Ketika kaki kiriku sudah berpijak pada salah satu pagar besi jembatan paling bawah, di saat yang sama, air mataku mulai mengalir tanpa aba-aba. Aneh. Padahal, sekarang aku sedang tidak memiliki emosi sama sekali. Aku jadi terlihat sedang menangis dalam diam dengan wajah datar. Benar-benar datar. Aku sama sekali tidak merasakan apapun dalam hatiku. Kosong dan hampa.
"Neng!" Aku tersentak dan refleks membalik badan, guna melihat siapa gerangan yang berani mengganggu momen dramatisku ini.

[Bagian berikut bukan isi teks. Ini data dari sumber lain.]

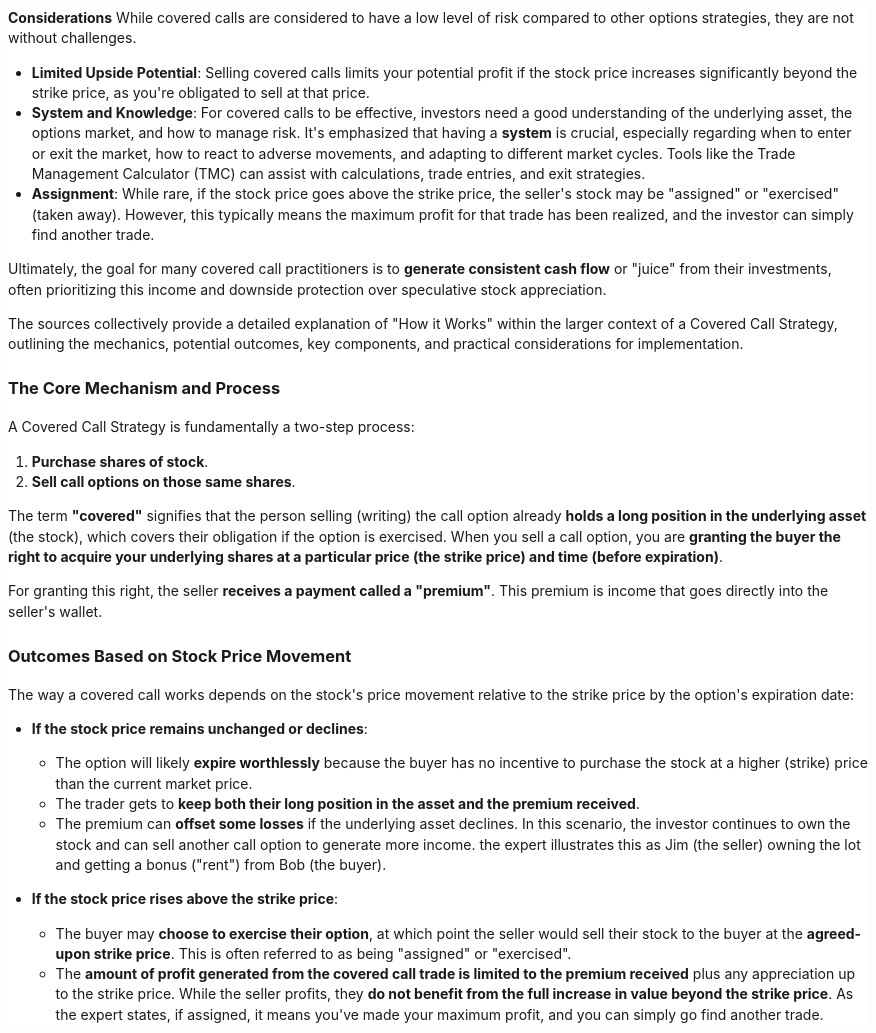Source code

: **Considerations** While covered calls are considered to have a low level of risk compared to other options strategies, they are not without challenges.

* **Limited Upside Potential**: Selling covered calls limits your potential profit if the stock price increases significantly beyond the strike price, as you're obligated to sell at that price.  
* **System and Knowledge**: For covered calls to be effective, investors need a good understanding of the underlying asset, the options market, and how to manage risk. It's emphasized that having a **system** is crucial, especially regarding when to enter or exit the market, how to react to adverse movements, and adapting to different market cycles. Tools like the Trade Management Calculator (TMC) can assist with calculations, trade entries, and exit strategies.  
* **Assignment**: While rare, if the stock price goes above the strike price, the seller's stock may be "assigned" or "exercised" (taken away). However, this typically means the maximum profit for that trade has been realized, and the investor can simply find another trade.

Ultimately, the goal for many covered call practitioners is to **generate consistent cash flow** or "juice" from their investments, often prioritizing this income and downside protection over speculative stock appreciation.

The sources collectively provide a detailed explanation of "How it Works" within the larger context of a Covered Call Strategy, outlining the mechanics, potential outcomes, key components, and practical considerations for implementation.

### The Core Mechanism and Process

A Covered Call Strategy is fundamentally a two-step process:

1. **Purchase shares of stock**.  
2. **Sell call options on those same shares**.

The term **"covered"** signifies that the person selling (writing) the call option already **holds a long position in the underlying asset** (the stock), which covers their obligation if the option is exercised. When you sell a call option, you are **granting the buyer the right to acquire your underlying shares at a particular price (the strike price) and time (before expiration)**.

For granting this right, the seller **receives a payment called a "premium"**. This premium is income that goes directly into the seller's wallet.

### Outcomes Based on Stock Price Movement

The way a covered call works depends on the stock's price movement relative to the strike price by the option's expiration date:

* **If the stock price remains unchanged or declines**:  
    
  * The option will likely **expire worthlessly** because the buyer has no incentive to purchase the stock at a higher (strike) price than the current market price.  
  * The trader gets to **keep both their long position in the asset and the premium received**.  
  * The premium can **offset some losses** if the underlying asset declines. In this scenario, the investor continues to own the stock and can sell another call option to generate more income. the expert illustrates this as Jim (the seller) owning the lot and getting a bonus ("rent") from Bob (the buyer).


* **If the stock price rises above the strike price**:  
    
  * The buyer may **choose to exercise their option**, at which point the seller would sell their stock to the buyer at the **agreed-upon strike price**. This is often referred to as being "assigned" or "exercised".  
  * The **amount of profit generated from the covered call trade is limited to the premium received** plus any appreciation up to the strike price. While the seller profits, they **do not benefit from the full increase in value beyond the strike price**. As the expert states, if assigned, it means you've made your maximum profit, and you can simply go find another trade.
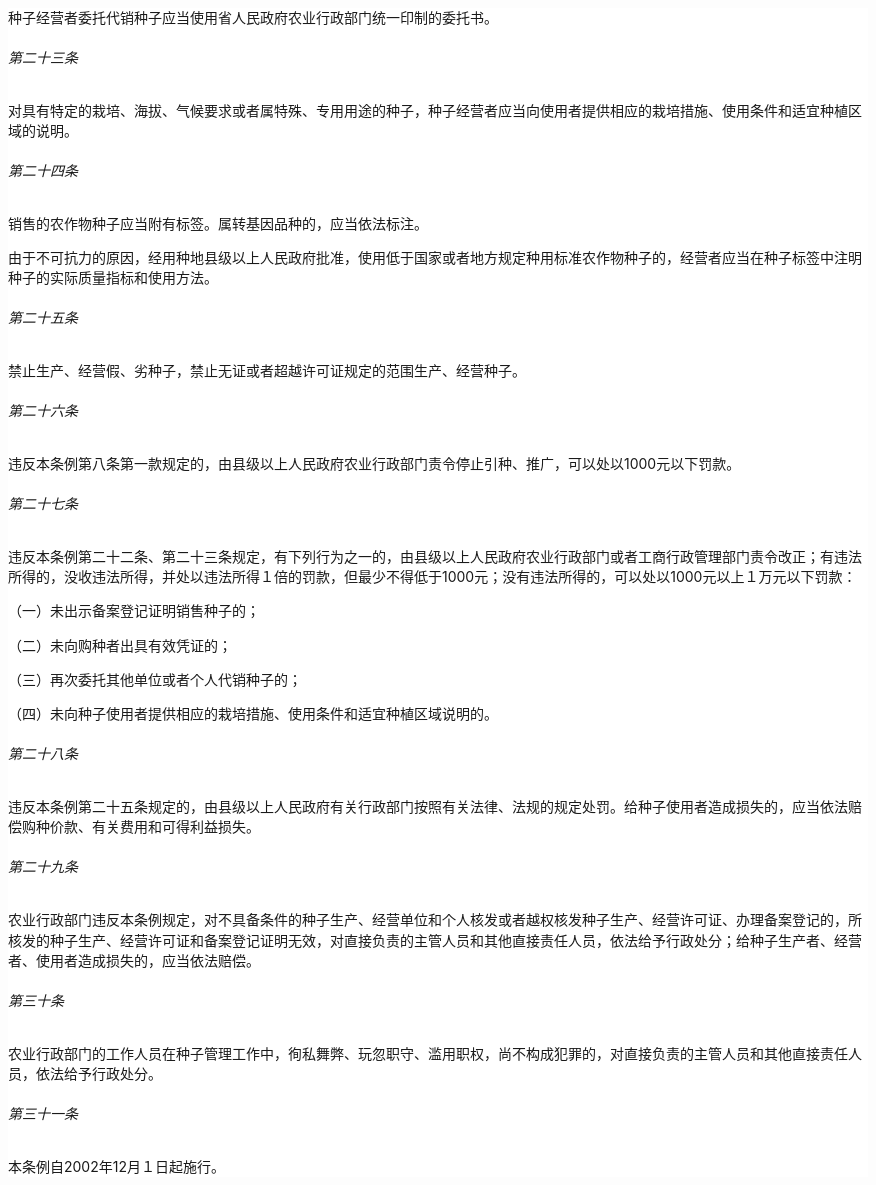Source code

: 种子经营者委托代销种子应当使用省人民政府农业行政部门统一印制的委托书。

###### 第二十三条

对具有特定的栽培、海拔、气候要求或者属特殊、专用用途的种子，种子经营者应当向使用者提供相应的栽培措施、使用条件和适宜种植区域的说明。

###### 第二十四条

销售的农作物种子应当附有标签。属转基因品种的，应当依法标注。

由于不可抗力的原因，经用种地县级以上人民政府批准，使用低于国家或者地方规定种用标准农作物种子的，经营者应当在种子标签中注明种子的实际质量指标和使用方法。

###### 第二十五条

禁止生产、经营假、劣种子，禁止无证或者超越许可证规定的范围生产、经营种子。

###### 第二十六条

违反本条例第八条第一款规定的，由县级以上人民政府农业行政部门责令停止引种、推广，可以处以1000元以下罚款。

###### 第二十七条

违反本条例第二十二条、第二十三条规定，有下列行为之一的，由县级以上人民政府农业行政部门或者工商行政管理部门责令改正；有违法所得的，没收违法所得，并处以违法所得１倍的罚款，但最少不得低于1000元；没有违法所得的，可以处以1000元以上１万元以下罚款：

（一）未出示备案登记证明销售种子的；

（二）未向购种者出具有效凭证的；

（三）再次委托其他单位或者个人代销种子的；

（四）未向种子使用者提供相应的栽培措施、使用条件和适宜种植区域说明的。

###### 第二十八条

违反本条例第二十五条规定的，由县级以上人民政府有关行政部门按照有关法律、法规的规定处罚。给种子使用者造成损失的，应当依法赔偿购种价款、有关费用和可得利益损失。

###### 第二十九条

农业行政部门违反本条例规定，对不具备条件的种子生产、经营单位和个人核发或者越权核发种子生产、经营许可证、办理备案登记的，所核发的种子生产、经营许可证和备案登记证明无效，对直接负责的主管人员和其他直接责任人员，依法给予行政处分；给种子生产者、经营者、使用者造成损失的，应当依法赔偿。

###### 第三十条

农业行政部门的工作人员在种子管理工作中，徇私舞弊、玩忽职守、滥用职权，尚不构成犯罪的，对直接负责的主管人员和其他直接责任人员，依法给予行政处分。

###### 第三十一条

本条例自2002年12月１日起施行。
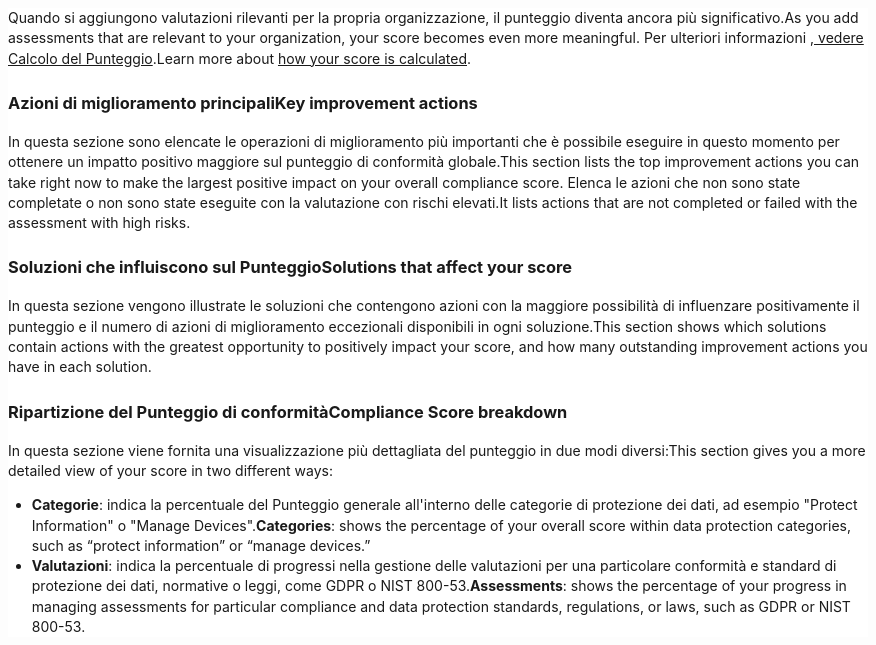 <span data-ttu-id="bf29b-180">Quando si aggiungono valutazioni rilevanti per la propria organizzazione, il punteggio diventa ancora più significativo.</span><span class="sxs-lookup"><span data-stu-id="bf29b-180">As you add assessments that are relevant to your organization, your score becomes even more meaningful.</span></span> <span data-ttu-id="bf29b-181">Per ulteriori informazioni [, vedere Calcolo del Punteggio](compliance-score-methodology.md).</span><span class="sxs-lookup"><span data-stu-id="bf29b-181">Learn more about [how your score is calculated](compliance-score-methodology.md).</span></span>

### <a name="key-improvement-actions"></a><span data-ttu-id="bf29b-182">Azioni di miglioramento principali</span><span class="sxs-lookup"><span data-stu-id="bf29b-182">Key improvement actions</span></span>

<span data-ttu-id="bf29b-183">In questa sezione sono elencate le operazioni di miglioramento più importanti che è possibile eseguire in questo momento per ottenere un impatto positivo maggiore sul punteggio di conformità globale.</span><span class="sxs-lookup"><span data-stu-id="bf29b-183">This section lists the top improvement actions you can take right now to make the largest positive impact on your overall compliance score.</span></span> <span data-ttu-id="bf29b-184">Elenca le azioni che non sono state completate o non sono state eseguite con la valutazione con rischi elevati.</span><span class="sxs-lookup"><span data-stu-id="bf29b-184">It lists actions that are not completed or failed with the assessment with high risks.</span></span>

### <a name="solutions-that-affect-your-score"></a><span data-ttu-id="bf29b-185">Soluzioni che influiscono sul Punteggio</span><span class="sxs-lookup"><span data-stu-id="bf29b-185">Solutions that affect your score</span></span>

<span data-ttu-id="bf29b-186">In questa sezione vengono illustrate le soluzioni che contengono azioni con la maggiore possibilità di influenzare positivamente il punteggio e il numero di azioni di miglioramento eccezionali disponibili in ogni soluzione.</span><span class="sxs-lookup"><span data-stu-id="bf29b-186">This section shows which solutions contain actions with the greatest opportunity to positively impact your score, and how many outstanding improvement actions you have in each solution.</span></span>

### <a name="compliance-score-breakdown"></a><span data-ttu-id="bf29b-187">Ripartizione del Punteggio di conformità</span><span class="sxs-lookup"><span data-stu-id="bf29b-187">Compliance Score breakdown</span></span>

<span data-ttu-id="bf29b-188">In questa sezione viene fornita una visualizzazione più dettagliata del punteggio in due modi diversi:</span><span class="sxs-lookup"><span data-stu-id="bf29b-188">This section gives you a more detailed view of your score in two different ways:</span></span>

- <span data-ttu-id="bf29b-189">**Categorie**: indica la percentuale del Punteggio generale all'interno delle categorie di protezione dei dati, ad esempio "Protect Information" o "Manage Devices".</span><span class="sxs-lookup"><span data-stu-id="bf29b-189">**Categories**: shows the percentage of your overall score within data protection categories, such as “protect information” or “manage devices.”</span></span>
- <span data-ttu-id="bf29b-190">**Valutazioni**: indica la percentuale di progressi nella gestione delle valutazioni per una particolare conformità e standard di protezione dei dati, normative o leggi, come GDPR o NIST 800-53.</span><span class="sxs-lookup"><span data-stu-id="bf29b-190">**Assessments**: shows the percentage of your progress in managing assessments for particular compliance and data protection standards, regulations, or laws, such as GDPR or NIST 800-53.</span></span>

Sungguh kurang ajar.
"Ya?" sahutku, setelah menghapus air mata di kedua pipi menggunakan jilbab coklat yang aku kenakan.
"Pom bensin deket sini, ada di mana, ya, Neng?" Aku menghela napas panjang, setelah mendengar pertanyaan dari seorang bapak-bapak yang sedang duduk di kursi kemudi mobil hitam miliknya.
"Maaf. Saya kurang tahu karena bukan asli orang sini," jawabku, tanpa basa-basi langsung berjalan menjauhi bapak-bapak tadi.
Apa aku harus berterima kasih padanya? Berkat dia, aku jadi menunda niat bodohku. Ah, menunda? Apakah aku hanya menundanya, atau aku sudah mengurungkan niatku? Entahlah. Kuharap, niatan itu tidak akan pernah terealisasikan.
Aku sudah hidup dengan susah payah di dunia yang melelahkan ini. Kenapa aku harus mengakhiri hidupku dengan cara yang mengerikan seperti itu? Aku tidak ingin lagi merasakan kesulitan di alam yang lain.
Benar. Aku sudah melakukan hal yang benar dengan mengurungkan niatku ini.
Bodoh! Aku jadi teringat momen ketika aku sedang tertawa bersama adikku. Itu artinya, aku juga pernah merasa bahagia telah hidup di dunia yang fana ini. Bahkan, jika melihat bagaimana aku bisa berdiri dan berjalan menuju jembatan ini saja, sudah membuktikan bahwa hidupku tidak seburuk itu.
Aku telah terlahir sehat dan memiliki tubuh yang normal, adalah bukti bahwa Tuhan telah memberikan nikmat yang luar biasa padaku. Mungkin, aku harus berjuang dengan tubuh sehatku ini, agar bisa keluar dari lingkar kesengsaraan yang membelenggu hidupku.
Aku menghentikan langkahku, lalu mendongak menatap langit yang mulai menggelap. Aku memejamkan kedua mataku sejenak. Dan ketika aku kembali membuka mata, pandanganku menangkap sebuah bintang yang berkelap-kelip di langit. Bintang itu berusaha menunjukkan kilaunya, di tengah mendung yang berkumpul di atas sana. Ia masih tetap berusaha untuk berkilau.
Aku tersenyum melihat bintang itu sambil terus mendongak, sampai leherku terasa sakit.
Baik. Sekarang aku mengerti. Dari pada menjadi pendosa dengan membunuh diriku sendiri, lebih baik aku tetap hidup sehingga bisa berusaha dan berjuang agar dapat bersinar seperti bintang di langit.
Ya, cita-citaku sekarang adalah menjadi bintang. Aku akan menjadi bintang yang bersinar paling terang. Lihat saja!